Copy out every one of the rows below word for word.

_Input_:
•••••

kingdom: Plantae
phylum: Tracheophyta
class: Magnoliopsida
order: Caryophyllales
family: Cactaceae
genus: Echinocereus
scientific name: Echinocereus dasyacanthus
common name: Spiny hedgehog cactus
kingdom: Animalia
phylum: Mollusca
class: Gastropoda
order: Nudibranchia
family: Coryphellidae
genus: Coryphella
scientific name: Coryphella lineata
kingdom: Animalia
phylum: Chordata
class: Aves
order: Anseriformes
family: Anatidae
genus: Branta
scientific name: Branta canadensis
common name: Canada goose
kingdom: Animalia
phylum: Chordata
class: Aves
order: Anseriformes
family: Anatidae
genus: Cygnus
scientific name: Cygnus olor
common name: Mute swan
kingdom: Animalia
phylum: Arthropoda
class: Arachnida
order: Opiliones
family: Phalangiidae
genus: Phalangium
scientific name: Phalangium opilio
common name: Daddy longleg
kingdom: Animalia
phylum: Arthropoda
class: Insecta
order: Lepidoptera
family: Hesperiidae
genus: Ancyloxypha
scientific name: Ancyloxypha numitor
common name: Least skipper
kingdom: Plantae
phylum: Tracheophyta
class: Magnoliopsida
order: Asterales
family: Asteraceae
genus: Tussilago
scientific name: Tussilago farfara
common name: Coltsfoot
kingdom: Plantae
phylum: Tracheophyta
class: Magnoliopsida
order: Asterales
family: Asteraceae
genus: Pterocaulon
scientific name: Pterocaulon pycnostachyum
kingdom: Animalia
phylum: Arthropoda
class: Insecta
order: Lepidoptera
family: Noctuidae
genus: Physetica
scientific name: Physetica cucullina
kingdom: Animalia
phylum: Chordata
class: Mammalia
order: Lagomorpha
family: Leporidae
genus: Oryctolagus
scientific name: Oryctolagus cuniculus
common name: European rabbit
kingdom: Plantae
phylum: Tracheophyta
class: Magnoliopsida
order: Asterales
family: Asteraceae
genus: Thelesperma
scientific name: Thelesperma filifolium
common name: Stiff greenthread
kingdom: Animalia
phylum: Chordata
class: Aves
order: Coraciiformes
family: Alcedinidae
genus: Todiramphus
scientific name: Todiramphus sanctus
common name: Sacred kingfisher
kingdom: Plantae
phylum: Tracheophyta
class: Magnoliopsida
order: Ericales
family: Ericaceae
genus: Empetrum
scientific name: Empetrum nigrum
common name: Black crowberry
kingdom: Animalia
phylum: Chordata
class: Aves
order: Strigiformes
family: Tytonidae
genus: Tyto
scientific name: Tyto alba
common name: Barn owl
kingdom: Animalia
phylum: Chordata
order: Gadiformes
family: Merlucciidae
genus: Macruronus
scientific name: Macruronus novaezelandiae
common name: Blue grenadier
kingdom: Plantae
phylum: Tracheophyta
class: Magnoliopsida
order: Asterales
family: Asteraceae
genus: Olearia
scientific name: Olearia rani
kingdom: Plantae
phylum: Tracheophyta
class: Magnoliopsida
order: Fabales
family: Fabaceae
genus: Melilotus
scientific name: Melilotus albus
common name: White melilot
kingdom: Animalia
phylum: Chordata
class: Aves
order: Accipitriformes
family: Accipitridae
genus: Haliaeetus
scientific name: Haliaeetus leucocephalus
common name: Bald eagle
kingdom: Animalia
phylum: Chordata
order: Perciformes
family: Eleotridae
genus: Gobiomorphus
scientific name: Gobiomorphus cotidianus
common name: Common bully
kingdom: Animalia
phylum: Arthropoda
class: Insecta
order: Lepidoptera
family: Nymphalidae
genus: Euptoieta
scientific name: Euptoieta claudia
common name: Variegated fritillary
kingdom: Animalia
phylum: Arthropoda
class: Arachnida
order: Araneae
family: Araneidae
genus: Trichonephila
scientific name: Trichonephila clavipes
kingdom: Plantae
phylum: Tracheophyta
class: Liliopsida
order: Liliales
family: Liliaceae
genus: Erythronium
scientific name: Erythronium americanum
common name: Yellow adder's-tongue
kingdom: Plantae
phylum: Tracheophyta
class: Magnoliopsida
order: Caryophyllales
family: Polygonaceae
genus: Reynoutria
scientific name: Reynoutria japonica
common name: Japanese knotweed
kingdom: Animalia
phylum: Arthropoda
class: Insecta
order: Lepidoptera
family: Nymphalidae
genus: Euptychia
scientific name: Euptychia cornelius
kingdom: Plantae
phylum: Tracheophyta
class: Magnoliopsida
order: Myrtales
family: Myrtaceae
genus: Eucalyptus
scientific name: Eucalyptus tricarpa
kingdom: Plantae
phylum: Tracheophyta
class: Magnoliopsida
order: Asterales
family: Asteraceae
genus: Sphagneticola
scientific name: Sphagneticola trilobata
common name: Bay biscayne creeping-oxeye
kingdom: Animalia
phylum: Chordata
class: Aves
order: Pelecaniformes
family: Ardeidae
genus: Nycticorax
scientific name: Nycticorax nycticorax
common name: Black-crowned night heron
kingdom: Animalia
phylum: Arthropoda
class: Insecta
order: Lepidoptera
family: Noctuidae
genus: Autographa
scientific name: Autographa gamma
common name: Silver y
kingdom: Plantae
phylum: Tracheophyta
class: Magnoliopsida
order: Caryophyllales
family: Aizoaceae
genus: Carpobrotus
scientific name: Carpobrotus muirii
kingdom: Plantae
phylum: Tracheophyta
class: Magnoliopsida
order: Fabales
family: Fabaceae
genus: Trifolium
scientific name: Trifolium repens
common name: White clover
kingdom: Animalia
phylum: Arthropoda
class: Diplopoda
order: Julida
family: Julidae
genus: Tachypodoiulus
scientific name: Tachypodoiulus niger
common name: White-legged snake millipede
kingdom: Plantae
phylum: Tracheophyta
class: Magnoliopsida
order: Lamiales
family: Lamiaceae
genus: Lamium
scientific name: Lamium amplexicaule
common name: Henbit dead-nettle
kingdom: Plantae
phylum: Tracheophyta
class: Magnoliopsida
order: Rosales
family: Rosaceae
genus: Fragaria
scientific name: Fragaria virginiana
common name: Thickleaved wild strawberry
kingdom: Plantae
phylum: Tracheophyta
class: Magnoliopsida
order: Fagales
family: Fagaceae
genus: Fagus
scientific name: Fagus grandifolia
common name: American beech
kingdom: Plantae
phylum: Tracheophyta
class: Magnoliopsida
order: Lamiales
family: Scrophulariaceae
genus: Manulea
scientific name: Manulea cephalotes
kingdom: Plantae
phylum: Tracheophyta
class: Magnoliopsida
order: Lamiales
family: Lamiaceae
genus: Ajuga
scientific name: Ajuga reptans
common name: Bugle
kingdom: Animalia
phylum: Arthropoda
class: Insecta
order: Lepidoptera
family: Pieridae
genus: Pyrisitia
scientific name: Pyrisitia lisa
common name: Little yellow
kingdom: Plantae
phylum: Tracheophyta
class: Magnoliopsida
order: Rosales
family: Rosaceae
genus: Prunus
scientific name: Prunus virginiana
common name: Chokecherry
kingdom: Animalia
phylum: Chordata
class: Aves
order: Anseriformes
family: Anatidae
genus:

•••••

_Correct result_:
kingdom: Plantae
phylum: Tracheophyta
class: Magnoliopsida
order: Caryophyllales
family: Cactaceae
genus: Echinocereus
scientific name: Echinocereus dasyacanthus
common name: Spiny hedgehog cactus
kingdom: Animalia
phylum: Mollusca
class: Gastropoda
order: Nudibranchia
family: Coryphellidae
genus: Coryphella
scientific name: Coryphella lineata
kingdom: Animalia
phylum: Chordata
class: Aves
order: Anseriformes
family: Anatidae
genus: Branta
scientific name: Branta canadensis
common name: Canada goose
kingdom: Animalia
phylum: Chordata
class: Aves
order: Anseriformes
family: Anatidae
genus: Cygnus
scientific name: Cygnus olor
common name: Mute swan
kingdom: Animalia
phylum: Arthropoda
class: Arachnida
order: Opiliones
family: Phalangiidae
genus: Phalangium
scientific name: Phalangium opilio
common name: Daddy longleg
kingdom: Animalia
phylum: Arthropoda
class: Insecta
order: Lepidoptera
family: Hesperiidae
genus: Ancyloxypha
scientific name: Ancyloxypha numitor
common name: Least skipper
kingdom: Plantae
phylum: Tracheophyta
class: Magnoliopsida
order: Asterales
family: Asteraceae
genus: Tussilago
scientific name: Tussilago farfara
common name: Coltsfoot
kingdom: Plantae
phylum: Tracheophyta
class: Magnoliopsida
order: Asterales
family: Asteraceae
genus: Pterocaulon
scientific name: Pterocaulon pycnostachyum
kingdom: Animalia
phylum: Arthropoda
class: Insecta
order: Lepidoptera
family: Noctuidae
genus: Physetica
scientific name: Physetica cucullina
kingdom: Animalia
phylum: Chordata
class: Mammalia
order: Lagomorpha
family: Leporidae
genus: Oryctolagus
scientific name: Oryctolagus cuniculus
common name: European rabbit
kingdom: Plantae
phylum: Tracheophyta
class: Magnoliopsida
order: Asterales
family: Asteraceae
genus: Thelesperma
scientific name: Thelesperma filifolium
common name: Stiff greenthread
kingdom: Animalia
phylum: Chordata
class: Aves
order: Coraciiformes
family: Alcedinidae
genus: Todiramphus
scientific name: Todiramphus sanctus
common name: Sacred kingfisher
kingdom: Plantae
phylum: Tracheophyta
class: Magnoliopsida
order: Ericales
family: Ericaceae
genus: Empetrum
scientific name: Empetrum nigrum
common name: Black crowberry
kingdom: Animalia
phylum: Chordata
class: Aves
order: Strigiformes
family: Tytonidae
genus: Tyto
scientific name: Tyto alba
common name: Barn owl
kingdom: Animalia
phylum: Chordata
order: Gadiformes
family: Merlucciidae
genus: Macruronus
scientific name: Macruronus novaezelandiae
common name: Blue grenadier
kingdom: Plantae
phylum: Tracheophyta
class: Magnoliopsida
order: Asterales
family: Asteraceae
genus: Olearia
scientific name: Olearia rani
kingdom: Plantae
phylum: Tracheophyta
class: Magnoliopsida
order: Fabales
family: Fabaceae
genus: Melilotus
scientific name: Melilotus albus
common name: White melilot
kingdom: Animalia
phylum: Chordata
class: Aves
order: Accipitriformes
family: Accipitridae
genus: Haliaeetus
scientific name: Haliaeetus leucocephalus
common name: Bald eagle
kingdom: Animalia
phylum: Chordata
order: Perciformes
family: Eleotridae
genus: Gobiomorphus
scientific name: Gobiomorphus cotidianus
common name: Common bully
kingdom: Animalia
phylum: Arthropoda
class: Insecta
order: Lepidoptera
family: Nymphalidae
genus: Euptoieta
scientific name: Euptoieta claudia
common name: Variegated fritillary
kingdom: Animalia
phylum: Arthropoda
class: Arachnida
order: Araneae
family: Araneidae
genus: Trichonephila
scientific name: Trichonephila clavipes
kingdom: Plantae
phylum: Tracheophyta
class: Liliopsida
order: Liliales
family: Liliaceae
genus: Erythronium
scientific name: Erythronium americanum
common name: Yellow adder's-tongue
kingdom: Plantae
phylum: Tracheophyta
class: Magnoliopsida
order: Caryophyllales
family: Polygonaceae
genus: Reynoutria
scientific name: Reynoutria japonica
common name: Japanese knotweed
kingdom: Animalia
phylum: Arthropoda
class: Insecta
order: Lepidoptera
family: Nymphalidae
genus: Euptychia
scientific name: Euptychia cornelius
kingdom: Plantae
phylum: Tracheophyta
class: Magnoliopsida
order: Myrtales
family: Myrtaceae
genus: Eucalyptus
scientific name: Eucalyptus tricarpa
kingdom: Plantae
phylum: Tracheophyta
class: Magnoliopsida
order: Asterales
family: Asteraceae
genus: Sphagneticola
scientific name: Sphagneticola trilobata
common name: Bay biscayne creeping-oxeye
kingdom: Animalia
phylum: Chordata
class: Aves
order: Pelecaniformes
family: Ardeidae
genus: Nycticorax
scientific name: Nycticorax nycticorax
common name: Black-crowned night heron
kingdom: Animalia
phylum: Arthropoda
class: Insecta
order: Lepidoptera
family: Noctuidae
genus: Autographa
scientific name: Autographa gamma
common name: Silver y
kingdom: Plantae
phylum: Tracheophyta
class: Magnoliopsida
order: Caryophyllales
family: Aizoaceae
genus: Carpobrotus
scientific name: Carpobrotus muirii
kingdom: Plantae
phylum: Tracheophyta
class: Magnoliopsida
order: Fabales
family: Fabaceae
genus: Trifolium
scientific name: Trifolium repens
common name: White clover
kingdom: Animalia
phylum: Arthropoda
class: Diplopoda
order: Julida
family: Julidae
genus: Tachypodoiulus
scientific name: Tachypodoiulus niger
common name: White-legged snake millipede
kingdom: Plantae
phylum: Tracheophyta
class: Magnoliopsida
order: Lamiales
family: Lamiaceae
genus: Lamium
scientific name: Lamium amplexicaule
common name: Henbit dead-nettle
kingdom: Plantae
phylum: Tracheophyta
class: Magnoliopsida
order: Rosales
family: Rosaceae
genus: Fragaria
scientific name: Fragaria virginiana
common name: Thickleaved wild strawberry
kingdom: Plantae
phylum: Tracheophyta
class: Magnoliopsida
order: Fagales
family: Fagaceae
genus: Fagus
scientific name: Fagus grandifolia
common name: American beech
kingdom: Plantae
phylum: Tracheophyta
class: Magnoliopsida
order: Lamiales
family: Scrophulariaceae
genus: Manulea
scientific name: Manulea cephalotes
kingdom: Plantae
phylum: Tracheophyta
class: Magnoliopsida
order: Lamiales
family: Lamiaceae
genus: Ajuga
scientific name: Ajuga reptans
common name: Bugle
kingdom: Animalia
phylum: Arthropoda
class: Insecta
order: Lepidoptera
family: Pieridae
genus: Pyrisitia
scientific name: Pyrisitia lisa
common name: Little yellow
kingdom: Plantae
phylum: Tracheophyta
class: Magnoliopsida
order: Rosales
family: Rosaceae
genus: Prunus
scientific name: Prunus virginiana
common name: Chokecherry
kingdom: Animalia
phylum: Chordata
class: Aves
order: Anseriformes
family: Anatidae
genus:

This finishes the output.